You shouldn't be pushing the view controller or performing a segue but calling showViewController.
Do you definitely need to maintain the navigation bar or can you show different UINavigationBars (via showing your view controller embedded in an UINavigationViewController potentially)?
Alternatively just show a single view controller and use the logic you add in your view controller to change the content under the control of your master view controller.
After some experimenting with the best approach I solved this. :) Solution below for all devices (iPhone/iPad).
Define extension for UISplitViewController:
Modified version based off https://stackoverflow.com/users/4418308/santiago-bendavid
extension UISplitViewController {
func toggleMasterView() {
if UIScreen.mainScreen().bounds.height > UIScreen.mainScreen().bounds.width {
var nextDisplayMode: UISplitViewControllerDisplayMode
switch(self.preferredDisplayMode){
case .PrimaryHidden:
nextDisplayMode = .AllVisible
default:
nextDisplayMode = .PrimaryHidden
}
UIView.animateWithDuration(0.2) { () -> Void in
self.preferredDisplayMode = nextDisplayMode
}
} else {
// do nothing
}
}
}
Code in master navigation controller's root view controller:
let newVC = UIStoryboard(name: "some_storyboard_id", bundle: nil).instantiateInitialViewController()
if self.splitViewController!.viewControllers.count == 2 {
let detailVC = self.splitViewController!.viewControllers[self.splitViewController!.viewControllers.endIndex - 1]
if detailVC.childViewControllers[detailVC.childViewControllers.count - 1].restorationIdentifier! != "some_id_here" {
detailVC.childViewControllers[0].navigationController?.pushViewController(newVC!, animated: true)
}
self.splitViewController!.toggleMasterView()

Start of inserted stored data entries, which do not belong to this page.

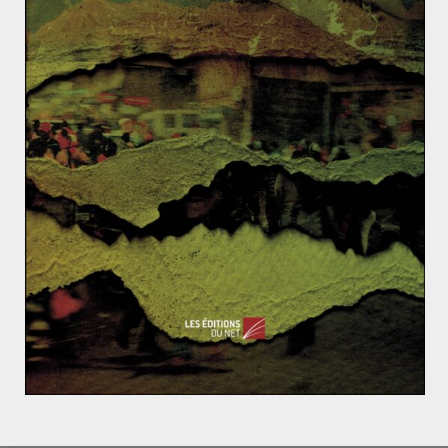
À Davos, Emmanuel Macron appelle à repenser le ca
pitalisme
Quelles relations franco-russes ? Vidéo. P. Vimont et
B. Tertrais
Claire POTIN
Après une licence de droit à l'Université d'Orléans,
Claire Potin s'est formée en sciences politiques et
relations internationales à l'Université Jean Moulin de
Lyon III puis à Sciences Po Aix. Elle est actuellement
vacataire au Ministère de l'Europe et des Affaires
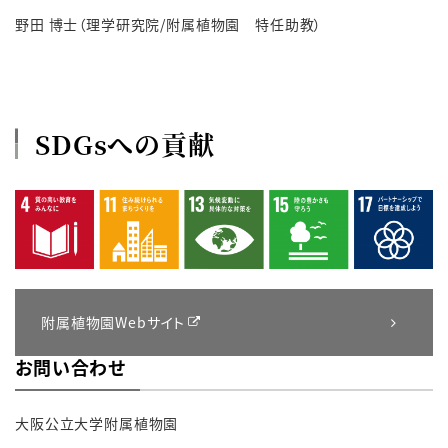
野田 博士（理学研究院/附属植物園 特任助教）
SDGsへの貢献
附属植物園Webサイト
お問い合わせ
大阪公立大学附属植物園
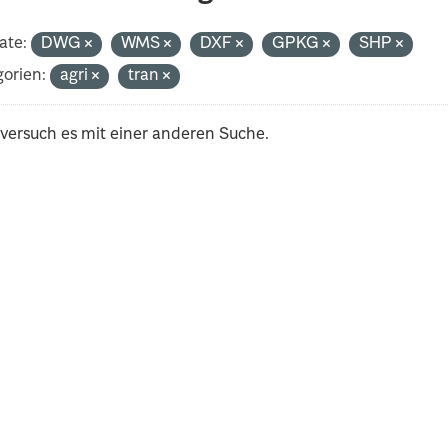
ate:
DWG
WMS
DXF
GPKG
SHP
orien:
agri
tran
 versuch es mit einer anderen Suche.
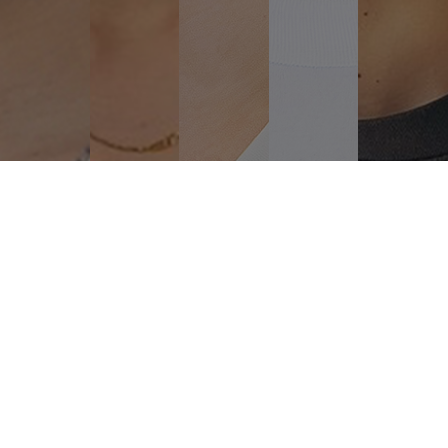
サロンに訪れるお客様の想像を超え
働く美容師さんたちの働き方を改革し
どこよりも速く着実に成長する企業に。
「Ashanti」に関わる全ての人の
心豊かな未来を実現するために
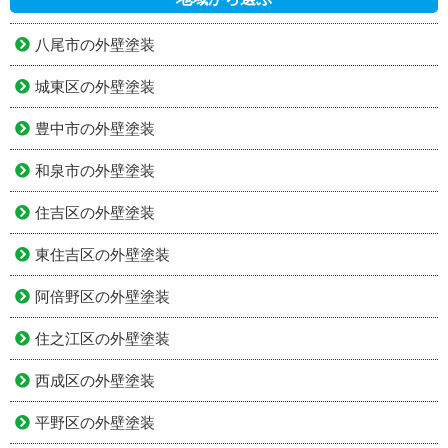
八尾市の外壁塗装
城東区の外壁塗装
豊中市の外壁塗装
和泉市の外壁塗装
住吉区の外壁塗装
東住吉区の外壁塗装
阿倍野区の外壁塗装
住之江区の外壁塗装
西成区の外壁塗装
平野区の外壁塗装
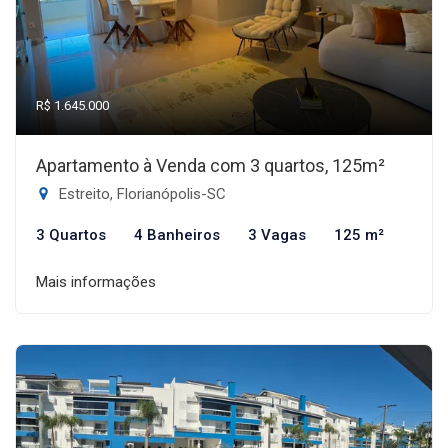
R$ 1.645.000
Apartamento à Venda com 3 quartos, 125m²
Estreito, Florianópolis-SC
3 Quartos
4 Banheiros
3 Vagas
125 m²
Mais informações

self.navigationController?.splitViewController!.preferredDisplayMode = .Automatic
} else {
self.navigationController?.pushViewController(newVC!, animated: true)
}
This code works on regular iPhone (non-Plus) where the master view controller is the sole controller used for navigation. On iPads and iPhone 6/6s+ models (which behave same as an iPad) I check whether the current view is already present using the restoration ID property, and then present the new view if it's not the same as the one already rendered on screen and dismiss the master view controller if we're in portrait mode. If in landscape, we keep it on screen (default behavior).